A 10x scaling of the Li-ion battery industry simply can not happen overnight. Billions of investment have been put in the pipeline not to produce products until ~2025.



Even Tesla's own investment in battery production has not reached production vehicles.
---------
Prices may not come down much until ~2027 where all those factories complete and ramp up to saturate higher margin markets, unless Chinese (with some crazy scaling plans announced: that is where the big battery producers are already at) managed to export in a big way before that.
I think the big car manufacturers know the game is up, you would as a uk company buyer be nuts to buy new ICE cars, and their lease costs must be going through the roof, as residuals will plummet. Everyone wants an electric, just cant afford them, or find them....

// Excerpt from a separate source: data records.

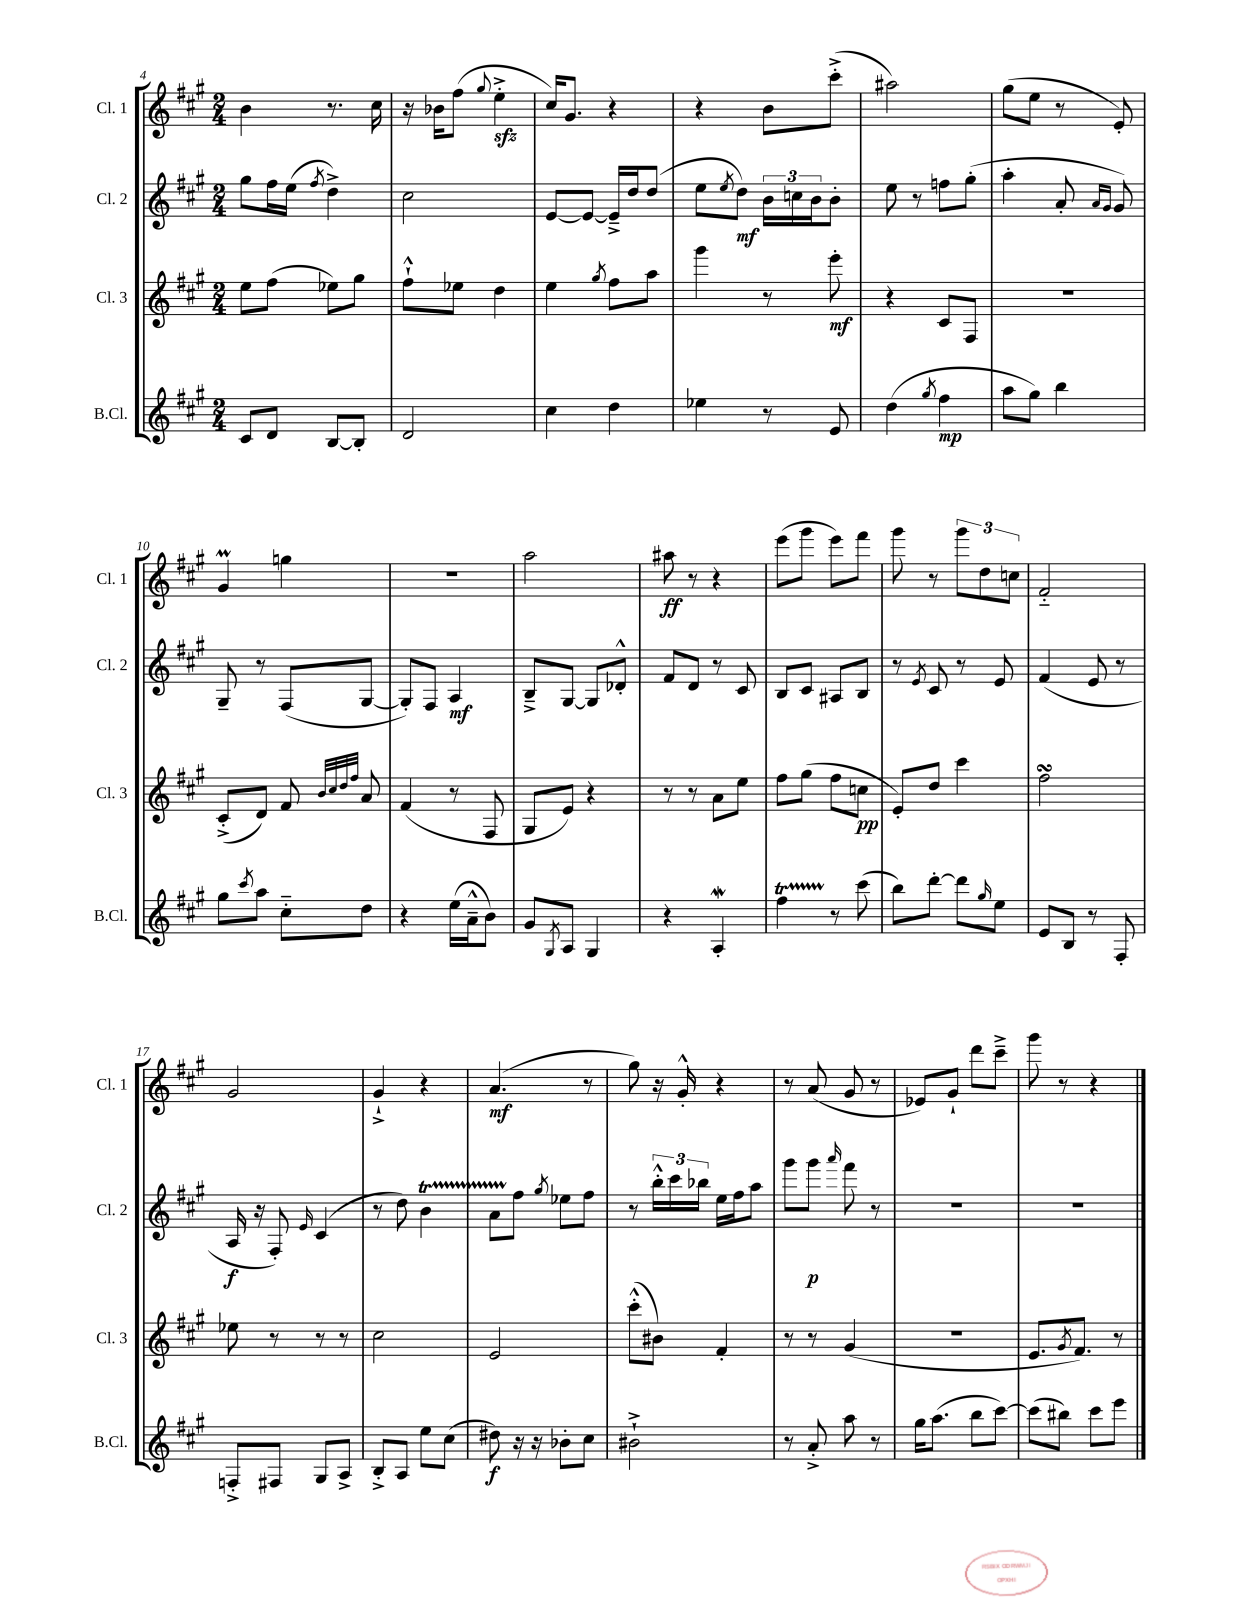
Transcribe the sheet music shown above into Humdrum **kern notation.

**kern	**kern	**kern	**kern
*staff4	*staff3	*staff2	*staff1
*clefG2	*clefG2	*clefG2	*clefG2
*k[f#c#g#]	*k[f#c#g#]	*k[f#c#g#]	*k[f#c#g#]
*M2/4	*M2/4	*M2/4	*M2/4
8c#	8ee	8gg#	4b
8d	(8ff#	16ff#	.
.	.	(16ee	.
.	.	8qff#	.
[8B	8ee-)	4dd^)	8.r
8B']	8gg#	.	.
.	.	.	16cc#
=	=	=	=
2d	8ff#`^^	2cc#	16r
.	.	.	16b-
.	8ee-	.	(8ff#
.	.	.	8qqgg#
.	4dd	.	4ee'^
=	=	=	=
4cc#	4ee	[8e	16cc#)
.	.	.	8.g#
.	.	8e_	.
.	8qgg#	.	.
4dd	8ff#	16e~^]	4r
.	.	16dd	.
.	8aa	(8dd	.
=	=	=	=
4ee-	4ggg#	8ee	4r
.	.	8qee	.
.	.	8dd)	.
8r	8r	24b	8b
.	.	24cc	.
.	.	24b	.
8e	8eee'	8b'	(8ccc#'^
=	=	=	=
(4dd	4r	8ee	2aa#)
.	.	8r	.
8qgg#	.	.	.
4ff#	8c#	8ff	.
.	8F#	(8gg#'	.
=	=	=	=
8aa	2r	4aa'	(8gg#
8gg#)	.	.	8ee
4bb	.	8a'	8r
.	.	16qqa	.
.	.	16qqg#	.
.	.	8g#)	8e')
=	=	=	=
8gg#	(8c#'^	8G#~	4g#
8qccc#	.	.	.
8aa	8d)	8r	.
8cc#'~	8f#	(8F#	4gg
.	32qqb	.	.
.	32qqcc#	.	.
.	32qqdd	.	.
.	32qqff#	.	.
8dd	8a	[8G#	.
=	=	=	=
4r	(4f#	8G#'])	2r
.	.	8F#	.
(16ee	8r	4A	.
16a~^^	.	.	.
8b)	8F#	.	.
=	=	=	=
8g#	8G#	8B~^	2aa
8qG#	.	.	.
8A	8e)	[8G#	.
4G#	4r	8G#]	.
.	.	8d-'^^	.
=	=	=	=
4r	8r	8f#	8aa#
.	8r	8d	8r
4A'	8a	8r	4r
.	8ee	8c#	.
=	=	=	=
4ff#	8ff#	8B	(8eee
.	(8gg#	8c#	8ggg#
8r	8ff#	8A#	8eee)
(8ccc#	8cc	8B	8fff#
=	=	=	=
8bb)	8e')	8r	8ggg#
.	.	8qe	.
[8ddd'	8dd	8c#	8r
8ddd]	4ccc#	8r	12ggg#
.	.	.	12dd
16qqgg#	.	.	.
8ee	.	8e	.
.	.	.	12cc
=	=	=	=
8e	2ff#	(4f#	2f#'~
8B	.	.	.
8r	.	8e	.
8F#'	.	8r	.
=	=	=	=
8F'^	8ee-	16A	2g#
.	.	16r	.
8F#	8r	8F#')	.
.	.	16qqe	.
8G#	8r	(4c#	.
8A^	8r	.	.
=	=	=	=
8B'^	2cc#	8r	4g#`^
8A	.	8dd)	.
8ee	.	4b	4r
(8cc#	.	.	.
=	=	=	=
8dd#)	2e	8a	(4.a
16r	.	8ff#	.
16r	.	.	.
.	.	8qgg#	.
8b-'	.	8ee-	.
8cc#	.	8ff#	8r
=	=	=	=
2b#`^	(8ccc#'^^	8r	8gg#)
.	8b#)	24bb'^^	16r
.	.	24ccc#	.
.	.	.	16g#'^^
.	.	24bb-	.
.	4f#'	16ee	4r
.	.	16ff#	.
.	.	8aa	.
=	=	=	=
8r	8r	8ggg#	8r
8a'^	8r	8ggg#	(8a
.	.	16qqaaa	.
8aa	(4g#	8fff#	8g#
8r	.	8r	8r
=	=	=	=
16gg#	2r	2r	8e-)
(8.aa	.	.	.
.	.	.	8g#`
8bb	.	.	8ddd
[8ccc#)	.	.	8ccc#~^
=	=	=	=
(8ccc#]	8.e	2r	8ggg#
8bb#)	.	.	8r
.	8qg#	.	.
.	8.f#)	.	.
8ccc#	.	.	4r
8eee	8r	.	.
==	==	==	==
*-	*-	*-	*-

They just hope dopy old Joe public, stays on autopilot, and picks the ICE car with the nicest colour, again.
 
Cheapest electric car in the UK today, is £2100 with new batteries. a G-Wiz. So not quite £500 but getting there.

A 10 year old Nissan leaf is £5000, so we are getting there.
A G=WIZ is not a car, it's a bluddy death trap.

A ten year old Leaf will need a new battery so add that to the cost of the car.

Porsche have produced a clean fuel that can equal or better the emissions of an EV.

That fuel can be sold through an existing infrastructure and start making a difference NOW, not in the future when EV infrastructure may or may not be in place.